We read a lot about the great potential of Artificial Intelligence and Machine Learning (AI/ML)*. But there’s not a lot written about the pitfalls of dumb software.
Businesses use software to operationalize and scale their decision-making processes. This can range from internal operations or customer management platforms to external product recommendation engines for shoppers. Ideally, the software perfectly optimizes each task and each user to drive the most value for the business. Sounds pretty simple.
One problem for many businesses is that their decision-making software is relying on basic decision trees, A/B testing, case statements, and conditional logic tricks. The decision-making isn’t coded to learn and react to changing conditions. It operates under the assumption that if a change is needed, a human process will take over to analyze the data, evaluate that need, design a plan for a change, test out that plan for change and then put that change into the software. But in today’s world change doesn’t wait for a two-week sprint to complete (it’s too slow). The software we think of tried and true just can’t keep up. It’s tired. It’s true.
Rewire Tired Software
Enter AI/ML with its power to continuously sift through data, find patterns, and constantly optimize decisions in changing conditions for individual customers. Amazing, right? It’s no wonder that 83% of executives cite AI as a strategic priority. So why is not every business using AI/ML to make better decisions, faster? Well, some are – certainly, we know about the massive investments in AI by Google, IBM, Amazon, Tesla. These investments have created market-moving value and growth in their businesses. But few businesses have the time, agile cycles, and resources to throw data scientists and developers at every potential use case. They read articles about AI/ML focusing on the complex, the massive, or the bizarre and think, “No, thank you.” AI has been thoroughly defined as costly, complicated, and time-consuming. But that’s about to change.
The Time is Now
The best product teams and leaders are masters at doing more with less, regardless of the size of their teams or business. Same with the next great advancement in AI/ML resources. We have reached an inflection point, where we can do a lot more with less. The costs of crunching data are rapidly decreasing, thanks in part to marketplaces that assist in data aggregation, and decisioning models become increasingly standardized. Making better decisions for every single use case isn’t a promise for tomorrow; it’s a reality today.

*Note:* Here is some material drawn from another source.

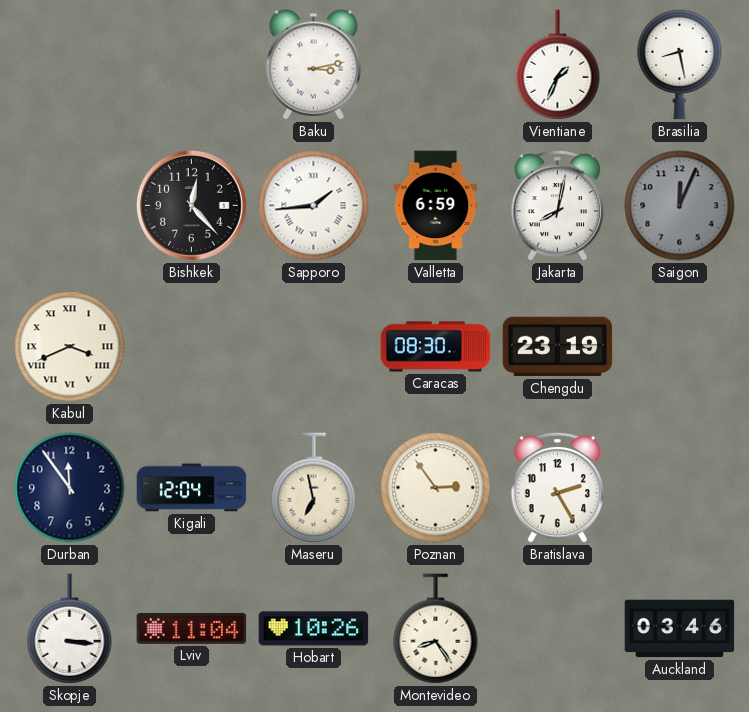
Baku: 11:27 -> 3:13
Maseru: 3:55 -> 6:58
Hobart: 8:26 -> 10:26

An e-commerce shop or fintech firm doesn’t need the AI technology used to detect interstate money laundering activities to determine the best promo offer or payment plan to present to each user. A content creator doesn’t need to go deep on Tensor Flow to present personalized and relevant videos to their audience. What everyday business leaders need is the ability to optimize each pivotal moment in a path to ensure the ideal outcome. In other words, to make better decisions faster, every time.
All executives need for the next iteration of AI/ML technology is to know their ultimate business goals. They don’t need data scientists, data pools, large budgets, large teams, or MLOps. Soon businesses will be able to add AI in an afternoon. By the next day, the software will have started to learn. (If “soon” isn’t soon enough, how about now instead?). Software that can learn turbocharges capabilities by empowering businesses to offer increasingly targeted, personalized, streamlined options; ultimately driving growth and increasing value. Who doesn’t want that?
You don’t need a sledgehammer to drive in a single nail. You don’t buy training time on a TPU to decide the best time to present a ‘buy more lives’ offer to a mobile gamer. You just need a little AI.
*I use AI and ML interchangeably, and I am sure some of you may rightfully quibble with that. Technically AI is the umbrella under which ML sits. Meaning AI refers to machines acting “smart” and ML is a technique or application of AI where the machine learns and adapts to experience. There are even more definitional nuances, if you ever want to go down a rabbit hole.